Automated pulmonary nodule detection in CT images using 3D deep squeeze-and-excitation networks.

Abstract

Pulmonary nodule detection has great significance for early treating lung cancer and increasing patient survival. This work presents a novel automated computer-aided detection scheme for pulmonary nodules based on deep convolutional neural networks (DCNNs). The proposed approach employs 3D DCNNs based on squeeze-and-excitation network and residual network (SE-ResNet) for pulmonary nodule candidate detection and false-positive reduction. Specifically, a 3D region proposal network with a U-Net-like structure is designed for detecting pulmonary nodule candidates. For the subsequent false-positive reduction, a 3D SE-ResNet-based classifier is presented to accurately discriminate the true nodules from candidates. The 3D SE-ResNet modules boost the representational power of the network by adaptively recalibrating channel-wise residual feature responses. Both models utilize 3D SE-ResNet modules to learn nodule features effectively and improve nodule detection performance.
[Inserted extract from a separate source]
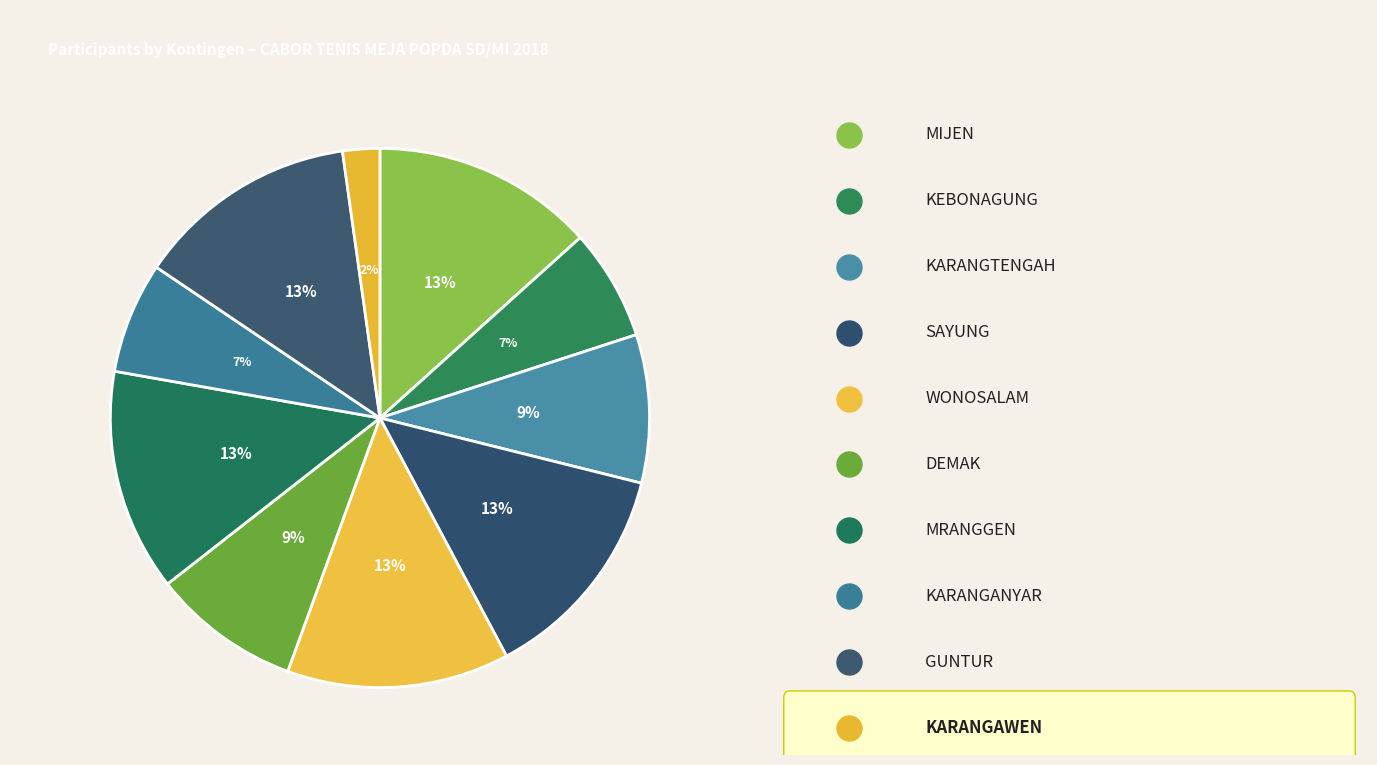

How many segments does this pie chart have?

10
On the public available lung nodule analysis 2016 dataset with 888 scans included, the proposed method reaches high detection sensitivities of 93.6% and 95.7% at one and four false positives per scan, respectively. Meanwhile, the competition performance metric score of 0.904 is achieved. The proposed method has the capability to detect multi-size nodules, especially the extremely small nodules. In this paper, a 3D DCNNs framework based on 3D SE-ResNet modules is proposed to detect pulmonary nodules in chest CT images accurately. Experimental results demonstrate superior effectiveness of the proposed approach in pulmonary nodule detection task.